Start of Extracted text
A nice theory, but it works poorly in normal RGB mode with 0 to 255 channel value range. We have unfortunately no negative colors. You get better results in 32 bit RGB mode. See an example:

enter image description here

I have taken 5th and 6th colors of your series and calculated the 7th. For reference the original 7th color is shown as the right half of the image, the calculated (=extrapolated) version is the left half.

Another example: I have subtracted and merged 2nd and 6th color of your series. Then I subtract it with 50% opacity from your 2nd color. I get your first color. You see that the first color in the reference series has nearly sunken to the calculated color. :

enter image description here

Actually you do not need graphic software. You know the RGB values and you can calculate the colors with a calculator or spreadsheet. It's elementary, if you use linear interpolation. Calculate X1 plus or minus N*(X2-X1)/M where X is R, G and B in their turn, N is an integer "how many steps you want to advance", M is another integer "how many steps there already is from color1 to color2, use plus and minus for different directions. Do not make any roundings until you are ready. If you happen to get a final R,G or B number below zero or over 255, then you have wanted something impossible in 8 bit RGB range.
End of Extracted text
## Parts of the exercise
a. Answer each question from the extrapolation text, one answer per line and marked the same way:
(i) In which mode does the text say better results are obtained?
(ii) Which colors of the series were used to calculate the 7th color in the first example?
(iii) According to the text, what does a final R, G or B number below zero or over 255 mean?
b. Duplicate the part of the extrapolation text that opens with the words containing "Actually you do" and closes with "bit RGB range.".
The data that come after this point were taken from a separate source.
Start of Raw data
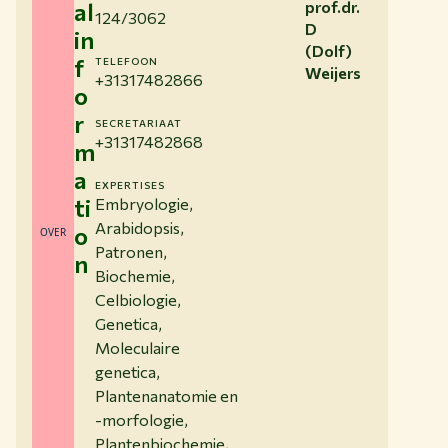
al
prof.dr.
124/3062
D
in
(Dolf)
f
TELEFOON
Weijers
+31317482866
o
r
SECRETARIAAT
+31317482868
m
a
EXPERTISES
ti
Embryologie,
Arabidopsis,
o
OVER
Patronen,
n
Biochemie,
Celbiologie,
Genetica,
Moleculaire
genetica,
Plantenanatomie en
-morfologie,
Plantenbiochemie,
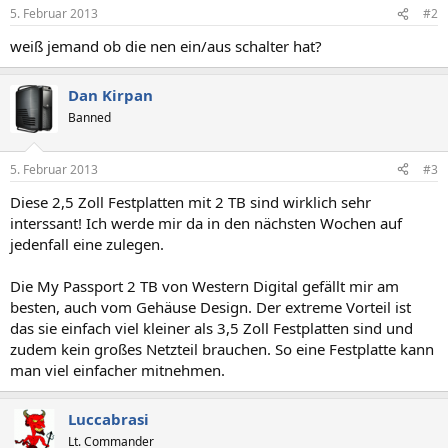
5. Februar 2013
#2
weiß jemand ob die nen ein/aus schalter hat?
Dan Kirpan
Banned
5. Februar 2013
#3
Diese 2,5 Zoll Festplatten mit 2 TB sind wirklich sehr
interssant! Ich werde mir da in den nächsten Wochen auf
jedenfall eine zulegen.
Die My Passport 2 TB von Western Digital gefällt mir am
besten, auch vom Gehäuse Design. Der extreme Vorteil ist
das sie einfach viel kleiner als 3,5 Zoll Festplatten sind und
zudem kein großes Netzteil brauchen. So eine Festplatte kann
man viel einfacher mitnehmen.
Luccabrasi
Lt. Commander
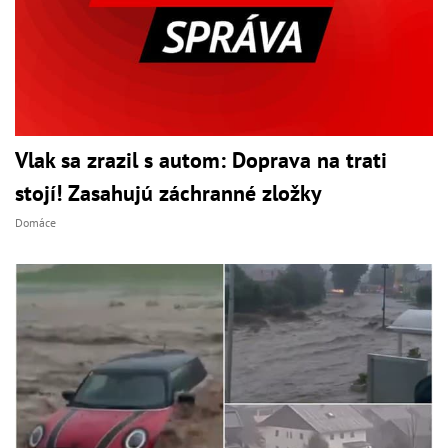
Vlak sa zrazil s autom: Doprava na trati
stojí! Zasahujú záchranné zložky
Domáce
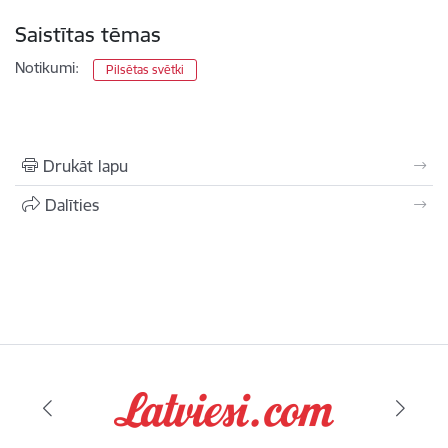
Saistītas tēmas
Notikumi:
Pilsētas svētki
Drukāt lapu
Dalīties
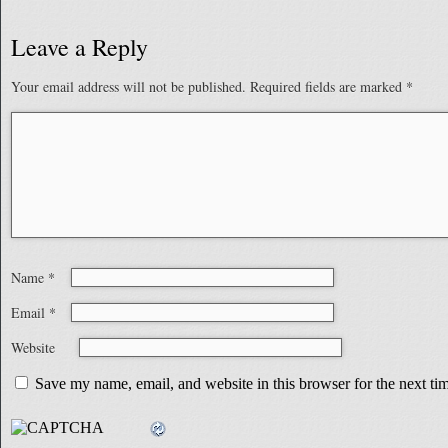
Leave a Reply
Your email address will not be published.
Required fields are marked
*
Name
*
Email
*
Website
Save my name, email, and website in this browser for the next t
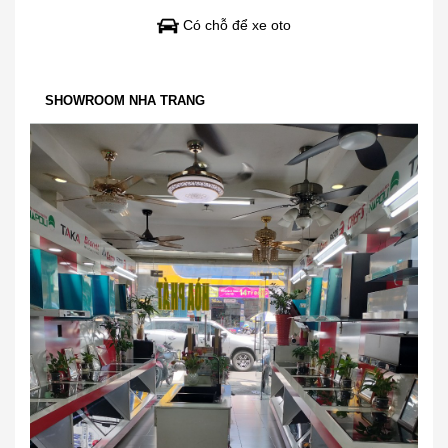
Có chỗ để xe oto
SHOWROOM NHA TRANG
End of Raw data
## Problem solutions
a.
(i) 32 bit RGB mode
(ii) The 5th and 6th colors
(iii) That something impossible in 8 bit RGB range has been wanted

b.
Actually you do not need graphic software. You know the RGB values and you can calculate the colors with a calculator or spreadsheet. It's elementary, if you use linear interpolation. Calculate X1 plus or minus N*(X2-X1)/M where X is R, G and B in their turn, N is an integer "how many steps you want to advance", M is another integer "how many steps there already is from color1 to color2, use plus and minus for different directions. Do not make any roundings until you are ready. If you happen to get a final R,G or B number below zero or over 255, then you have wanted something impossible in 8 bit RGB range.